* [PROBLEM STATEMENT] Copy out every one of the following lines without changing anything.

Layout coordinate records:

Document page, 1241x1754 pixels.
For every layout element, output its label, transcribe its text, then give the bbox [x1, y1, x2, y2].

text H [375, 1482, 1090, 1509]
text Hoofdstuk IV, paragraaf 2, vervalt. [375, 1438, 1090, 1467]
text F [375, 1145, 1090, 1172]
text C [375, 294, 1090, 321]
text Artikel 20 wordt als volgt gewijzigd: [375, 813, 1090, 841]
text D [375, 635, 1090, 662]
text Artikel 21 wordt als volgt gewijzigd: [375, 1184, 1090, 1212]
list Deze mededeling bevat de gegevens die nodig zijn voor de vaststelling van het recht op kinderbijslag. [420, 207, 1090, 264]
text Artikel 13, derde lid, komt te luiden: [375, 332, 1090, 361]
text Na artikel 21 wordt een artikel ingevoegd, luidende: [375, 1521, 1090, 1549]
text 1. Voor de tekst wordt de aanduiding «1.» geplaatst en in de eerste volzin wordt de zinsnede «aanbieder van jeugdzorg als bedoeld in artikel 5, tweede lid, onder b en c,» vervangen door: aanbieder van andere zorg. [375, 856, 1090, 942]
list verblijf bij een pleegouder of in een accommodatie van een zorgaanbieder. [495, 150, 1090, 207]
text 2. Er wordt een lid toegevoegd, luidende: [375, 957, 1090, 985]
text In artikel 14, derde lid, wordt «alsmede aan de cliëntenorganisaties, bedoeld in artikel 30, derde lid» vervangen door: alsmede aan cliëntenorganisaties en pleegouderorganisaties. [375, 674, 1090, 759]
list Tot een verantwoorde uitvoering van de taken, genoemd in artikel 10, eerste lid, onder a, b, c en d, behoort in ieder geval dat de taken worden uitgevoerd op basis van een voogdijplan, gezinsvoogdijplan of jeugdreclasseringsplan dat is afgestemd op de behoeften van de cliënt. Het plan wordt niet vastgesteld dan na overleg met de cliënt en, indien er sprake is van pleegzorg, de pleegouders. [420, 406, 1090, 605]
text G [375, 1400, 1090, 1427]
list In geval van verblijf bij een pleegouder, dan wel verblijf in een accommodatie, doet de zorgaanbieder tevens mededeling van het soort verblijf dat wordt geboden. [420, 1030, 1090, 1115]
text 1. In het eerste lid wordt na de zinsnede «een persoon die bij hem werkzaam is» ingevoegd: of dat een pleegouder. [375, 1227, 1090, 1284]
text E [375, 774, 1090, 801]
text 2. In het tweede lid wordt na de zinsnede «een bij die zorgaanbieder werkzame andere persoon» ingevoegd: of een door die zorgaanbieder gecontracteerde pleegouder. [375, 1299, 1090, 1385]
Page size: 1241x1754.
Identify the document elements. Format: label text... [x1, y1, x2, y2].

* [RESULT OF THE TASK]
Document page, 1241x1754 pixels.
For every layout element, output its label, transcribe its text, then give the bbox [x1, y1, x2, y2].

text H [375, 1482, 1090, 1509]
text Hoofdstuk IV, paragraaf 2, vervalt. [375, 1438, 1090, 1467]
text F [375, 1145, 1090, 1172]
text C [375, 294, 1090, 321]
text Artikel 20 wordt als volgt gewijzigd: [375, 813, 1090, 841]
text D [375, 635, 1090, 662]
text Artikel 21 wordt als volgt gewijzigd: [375, 1184, 1090, 1212]
list Deze mededeling bevat de gegevens die nodig zijn voor de vaststelling van het recht op kinderbijslag. [420, 207, 1090, 264]
text Artikel 13, derde lid, komt te luiden: [375, 332, 1090, 361]
text Na artikel 21 wordt een artikel ingevoegd, luidende: [375, 1521, 1090, 1549]
text 1. Voor de tekst wordt de aanduiding «1.» geplaatst en in de eerste volzin wordt de zinsnede «aanbieder van jeugdzorg als bedoeld in artikel 5, tweede lid, onder b en c,» vervangen door: aanbieder van andere zorg. [375, 856, 1090, 942]
list verblijf bij een pleegouder of in een accommodatie van een zorgaanbieder. [495, 150, 1090, 207]
text 2. Er wordt een lid toegevoegd, luidende: [375, 957, 1090, 985]
text In artikel 14, derde lid, wordt «alsmede aan de cliëntenorganisaties, bedoeld in artikel 30, derde lid» vervangen door: alsmede aan cliëntenorganisaties en pleegouderorganisaties. [375, 674, 1090, 759]
list Tot een verantwoorde uitvoering van de taken, genoemd in artikel 10, eerste lid, onder a, b, c en d, behoort in ieder geval dat de taken worden uitgevoerd op basis van een voogdijplan, gezinsvoogdijplan of jeugdreclasseringsplan dat is afgestemd op de behoeften van de cliënt. Het plan wordt niet vastgesteld dan na overleg met de cliënt en, indien er sprake is van pleegzorg, de pleegouders. [420, 406, 1090, 605]
text G [375, 1400, 1090, 1427]
list In geval van verblijf bij een pleegouder, dan wel verblijf in een accommodatie, doet de zorgaanbieder tevens mededeling van het soort verblijf dat wordt geboden. [420, 1030, 1090, 1115]
text 1. In het eerste lid wordt na de zinsnede «een persoon die bij hem werkzaam is» ingevoegd: of dat een pleegouder. [375, 1227, 1090, 1284]
text E [375, 774, 1090, 801]
text 2. In het tweede lid wordt na de zinsnede «een bij die zorgaanbieder werkzame andere persoon» ingevoegd: of een door die zorgaanbieder gecontracteerde pleegouder. [375, 1299, 1090, 1385]
Page size: 1241x1754.
Identify the document elements. Format: label text... [x1, y1, x2, y2].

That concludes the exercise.